▶ **The input**
┄┄┄┄┄┄
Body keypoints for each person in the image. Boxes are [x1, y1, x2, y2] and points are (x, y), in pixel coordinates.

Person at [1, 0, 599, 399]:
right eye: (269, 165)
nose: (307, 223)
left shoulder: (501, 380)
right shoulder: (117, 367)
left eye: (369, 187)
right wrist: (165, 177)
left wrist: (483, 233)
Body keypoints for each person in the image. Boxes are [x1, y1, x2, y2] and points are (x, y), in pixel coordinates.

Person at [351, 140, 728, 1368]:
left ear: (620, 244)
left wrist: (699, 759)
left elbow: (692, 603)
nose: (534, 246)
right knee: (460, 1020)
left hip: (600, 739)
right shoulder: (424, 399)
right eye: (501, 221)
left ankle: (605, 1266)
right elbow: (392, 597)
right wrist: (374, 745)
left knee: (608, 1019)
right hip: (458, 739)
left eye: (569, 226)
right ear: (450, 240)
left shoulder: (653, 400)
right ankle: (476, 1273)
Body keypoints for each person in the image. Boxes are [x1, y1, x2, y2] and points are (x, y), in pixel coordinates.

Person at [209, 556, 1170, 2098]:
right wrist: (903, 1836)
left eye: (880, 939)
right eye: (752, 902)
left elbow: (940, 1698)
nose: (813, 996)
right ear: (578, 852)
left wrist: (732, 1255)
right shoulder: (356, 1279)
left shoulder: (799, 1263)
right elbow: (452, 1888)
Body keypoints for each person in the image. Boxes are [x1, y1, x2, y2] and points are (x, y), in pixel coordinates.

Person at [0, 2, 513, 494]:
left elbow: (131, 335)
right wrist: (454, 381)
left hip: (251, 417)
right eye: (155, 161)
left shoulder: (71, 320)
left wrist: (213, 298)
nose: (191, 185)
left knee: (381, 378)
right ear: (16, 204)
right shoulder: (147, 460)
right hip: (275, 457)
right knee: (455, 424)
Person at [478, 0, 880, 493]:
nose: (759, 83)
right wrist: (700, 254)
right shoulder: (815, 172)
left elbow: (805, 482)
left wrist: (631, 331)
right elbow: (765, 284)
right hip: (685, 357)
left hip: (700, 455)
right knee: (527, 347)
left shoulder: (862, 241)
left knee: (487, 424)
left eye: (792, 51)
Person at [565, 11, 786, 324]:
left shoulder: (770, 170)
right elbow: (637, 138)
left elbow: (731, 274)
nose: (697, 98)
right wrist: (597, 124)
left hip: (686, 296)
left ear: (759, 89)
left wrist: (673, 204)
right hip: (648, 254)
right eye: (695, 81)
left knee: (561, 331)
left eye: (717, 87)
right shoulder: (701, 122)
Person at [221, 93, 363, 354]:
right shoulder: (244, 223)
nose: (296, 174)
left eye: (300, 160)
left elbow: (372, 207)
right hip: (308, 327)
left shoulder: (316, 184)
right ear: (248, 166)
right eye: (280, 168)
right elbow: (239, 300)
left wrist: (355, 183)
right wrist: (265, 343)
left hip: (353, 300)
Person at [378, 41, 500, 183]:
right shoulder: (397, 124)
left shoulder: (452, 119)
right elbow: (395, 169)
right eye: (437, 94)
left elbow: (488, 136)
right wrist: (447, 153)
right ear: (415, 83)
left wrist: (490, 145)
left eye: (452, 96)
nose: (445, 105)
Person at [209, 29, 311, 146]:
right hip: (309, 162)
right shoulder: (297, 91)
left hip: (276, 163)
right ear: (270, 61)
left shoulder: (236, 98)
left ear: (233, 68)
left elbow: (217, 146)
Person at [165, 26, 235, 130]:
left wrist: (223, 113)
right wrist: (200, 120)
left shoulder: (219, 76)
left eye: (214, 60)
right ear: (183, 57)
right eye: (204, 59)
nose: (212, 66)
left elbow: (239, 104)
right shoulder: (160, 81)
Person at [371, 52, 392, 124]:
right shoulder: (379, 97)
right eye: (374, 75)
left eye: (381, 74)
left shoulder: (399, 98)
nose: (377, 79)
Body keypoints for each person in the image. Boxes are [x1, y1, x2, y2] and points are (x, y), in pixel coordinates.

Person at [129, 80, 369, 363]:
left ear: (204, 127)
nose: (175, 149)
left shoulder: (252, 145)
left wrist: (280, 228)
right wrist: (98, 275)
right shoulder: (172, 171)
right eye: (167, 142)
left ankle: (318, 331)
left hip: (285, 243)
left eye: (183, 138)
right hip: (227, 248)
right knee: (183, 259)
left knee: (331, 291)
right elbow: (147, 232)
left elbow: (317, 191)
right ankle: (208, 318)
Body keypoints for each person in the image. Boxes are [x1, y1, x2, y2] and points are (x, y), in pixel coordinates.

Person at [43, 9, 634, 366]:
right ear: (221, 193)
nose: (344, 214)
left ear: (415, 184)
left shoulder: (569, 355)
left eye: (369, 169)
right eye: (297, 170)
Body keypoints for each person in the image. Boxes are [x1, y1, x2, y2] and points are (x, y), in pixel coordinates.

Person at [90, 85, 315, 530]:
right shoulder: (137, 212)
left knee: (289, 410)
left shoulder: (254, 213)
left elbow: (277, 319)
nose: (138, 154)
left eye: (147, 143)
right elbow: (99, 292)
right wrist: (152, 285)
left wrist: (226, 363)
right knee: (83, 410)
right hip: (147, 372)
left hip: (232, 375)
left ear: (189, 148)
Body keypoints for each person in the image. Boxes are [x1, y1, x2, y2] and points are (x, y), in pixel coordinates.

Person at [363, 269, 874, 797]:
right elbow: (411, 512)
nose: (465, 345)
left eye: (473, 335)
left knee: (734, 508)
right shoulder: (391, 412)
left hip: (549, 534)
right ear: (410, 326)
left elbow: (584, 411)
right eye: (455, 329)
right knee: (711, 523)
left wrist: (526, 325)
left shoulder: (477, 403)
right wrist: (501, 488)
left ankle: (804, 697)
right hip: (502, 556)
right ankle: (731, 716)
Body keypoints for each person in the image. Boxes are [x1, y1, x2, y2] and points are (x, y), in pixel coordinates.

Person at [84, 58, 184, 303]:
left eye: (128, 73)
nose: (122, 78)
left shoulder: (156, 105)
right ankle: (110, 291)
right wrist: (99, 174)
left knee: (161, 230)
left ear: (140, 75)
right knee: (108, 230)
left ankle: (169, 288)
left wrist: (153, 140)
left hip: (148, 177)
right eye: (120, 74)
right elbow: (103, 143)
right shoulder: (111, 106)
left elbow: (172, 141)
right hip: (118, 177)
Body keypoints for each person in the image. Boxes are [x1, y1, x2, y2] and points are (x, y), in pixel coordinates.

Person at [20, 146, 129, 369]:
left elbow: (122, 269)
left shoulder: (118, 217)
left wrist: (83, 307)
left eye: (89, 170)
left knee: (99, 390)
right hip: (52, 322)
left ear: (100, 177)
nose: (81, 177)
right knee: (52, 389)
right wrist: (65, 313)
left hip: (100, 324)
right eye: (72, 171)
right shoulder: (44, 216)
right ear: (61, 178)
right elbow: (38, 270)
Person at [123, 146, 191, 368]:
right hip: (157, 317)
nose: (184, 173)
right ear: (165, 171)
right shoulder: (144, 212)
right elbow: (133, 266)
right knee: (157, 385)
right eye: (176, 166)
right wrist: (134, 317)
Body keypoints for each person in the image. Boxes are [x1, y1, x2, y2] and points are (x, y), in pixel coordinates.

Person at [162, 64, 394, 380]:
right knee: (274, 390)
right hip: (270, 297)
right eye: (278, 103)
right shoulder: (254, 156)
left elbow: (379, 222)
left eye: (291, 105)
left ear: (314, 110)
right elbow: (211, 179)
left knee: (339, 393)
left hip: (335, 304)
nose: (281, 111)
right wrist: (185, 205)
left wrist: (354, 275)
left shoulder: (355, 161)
┄┄┄┄┄┄
▶ **What is expected**
Say how many lines in this material hold "ankle", and say nothing else.

▶ **Response for this exercise**
8